Sekwencjonowaliśmy genom odmiany świętego lotosu 'China Antique’ z 94.2 Gb (101×) Illumina i 4.8 Gb (5.2×) 454 sekwencji. Ostateczne złożenie obejmuje 804 Mb, 86.5% z szacowanego genomu lotosu o wielkości 929 Mb. Kontig N50 wynosi 38,8 kbp, a scaffold N50 3,4 Mbp (Tabela S1 w pliku dodatkowym 1). Największe 429 rusztowań stanowi 94,8% zmontowanego genomu i 98,0% anotowanych genów. Wśród 39 opublikowanych do tej pory genomów roślin, mediana długości rusztowań N50 wynosi około 1,3 Mb, co czyni lotos ósmym najlepiej zmontowanym genomem (Tabela S2 w pliku dodatkowym 1). Skonstruowaliśmy mapę genetyczną o dużej gęstości przy użyciu 3,895 markerów sekwencjonowania DNA opartych na sekwencjonowaniu restrykcyjnym i 156 markerów powtarzania sekwencji prostych. Te pierwsze zostały posortowane na 562 ko-segregujące kosze, a łącznie 698 informacyjnych markerów zostało zmapowanych do dziewięciu grup powiązań dla ośmiu chromosomów lotosu, z jedną luką pozostającą między dwoma grupami powiązań (Tabela S3 w pliku dodatkowym 1). Dziewięć zakotwiczonych megascaffolds ma łączny rozmiar 543,4 Mb, co stanowi 67,6% zespołu genomu, i są one w większości proporcjonalne do kariotypu chromosomów lotosu (Rysunek S2 i S3 w pliku dodatkowym 1). Wysoka jakość złożenia genomu lotosu jest w dużej mierze spowodowana nieoczekiwaną homozygotycznością odmiany 'China Antique’. Chociaż lotos jest rośliną krzyżującą się na zewnątrz, jego uprawa i wegetatywne rozmnażanie przez kłącza w ciągu ostatnich 7000 lat mogły spowodować wąskie genetyczne wąskie gardło. Może to być częściowo konsekwencją jego unikalnej cechy, długowieczności nasion, która mogła dodatkowo ograniczyć liczbę pokoleń w jego historii ewolucyjnej, oprócz rozmnażania wegetatywnego. Szacowana heterozygotyczność w odmianie 'China Antique’ wynosi 0,03% i jest niższa niż 0,06% w przypadku sekwencjonowanej odmiany papai 'SunUp’ po 25 pokoleniach chowu wsobnego. Szacowana heterozygotyczność w amerykańskiej odmianie lotosu N. lutea 'AL1′ wynosi 0,37%, również niska.

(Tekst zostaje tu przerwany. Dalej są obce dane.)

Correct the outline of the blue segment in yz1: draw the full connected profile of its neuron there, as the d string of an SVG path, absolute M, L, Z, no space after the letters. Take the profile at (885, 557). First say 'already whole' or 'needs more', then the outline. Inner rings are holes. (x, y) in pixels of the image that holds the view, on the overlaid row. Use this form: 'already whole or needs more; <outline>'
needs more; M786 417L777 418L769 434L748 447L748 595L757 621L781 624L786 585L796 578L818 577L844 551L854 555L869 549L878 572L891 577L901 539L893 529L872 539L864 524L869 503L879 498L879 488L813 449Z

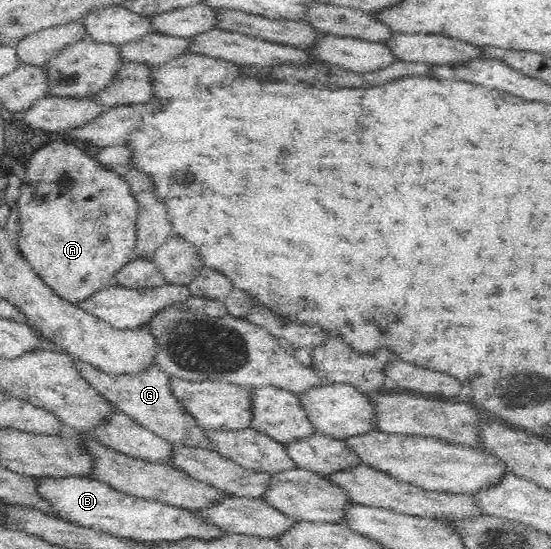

Zawartość powtórzeń w genomie świętego lotosu

Sekwencje powtórzone stanowią 57% zmontowanego genomu, w tym 47,7% rozpoznawalnych elementów transpozycyjnych (Tabela S4 w pliku dodatkowym 1). W przeciwieństwie do większości roślin, które wykazują stosunkowo mało znaczące retrotranspozony o nie długich terminalnych powtórzeniach (około 1% genomu), takie retrotranspozony o nie długich terminalnych powtórzeniach wnoszą 6,4% do genomu lotosu. W odróżnieniu od innych roślin, które zwykle mają więcej elementów Gypsy-podobnych, elementy Copia i Gypsy-podobne są porównywalne pod względem liczby kopii i frakcji genomowej u lotosu. Większość głównych rodzin transpozonów DNA jest wykrywana w lotosie świętym (zajmując 16% genomu lotosu), aczkolwiek z ponad 10-krotnym zróżnicowaniem względnej liczebności. Wyjątek stanowi superrodzina Tc1/Mariner, która jest nieobecna zarówno w genomie lotosu, jak i winogron, co sugeruje częstą utratę tej rodziny elementów. Zaskakuj±co, elementy hAT (Ac/Ds-like) stanowi± prawie 7% genomu lotosu, reprezentowane przez ponad 100 000 kopii, więcej niż w jakimkolwiek innym sekwencjonowanym genomie ro¶linnym. Spośród nich najmniej liczne są elementy CACTA (0,4%), podczas gdy elementy MULE, PIF i Helitron uległy amplifikacji w umiarkowanym stopniu (odpowiednio 2,5%, 2,7% i 3,6%). Genom lotosu zawiera ponadto 1 447 elementów typu Pack-mutator-like, które niosą geny lub ich fragmenty. Analiza przy użyciu znaczników sekwencji wyrażonych (EST) wykazała, że co najmniej 10 elementów Pack-mutator-like ulega ekspresji, co sugeruje, że mogą one odgrywać role funkcjonalne.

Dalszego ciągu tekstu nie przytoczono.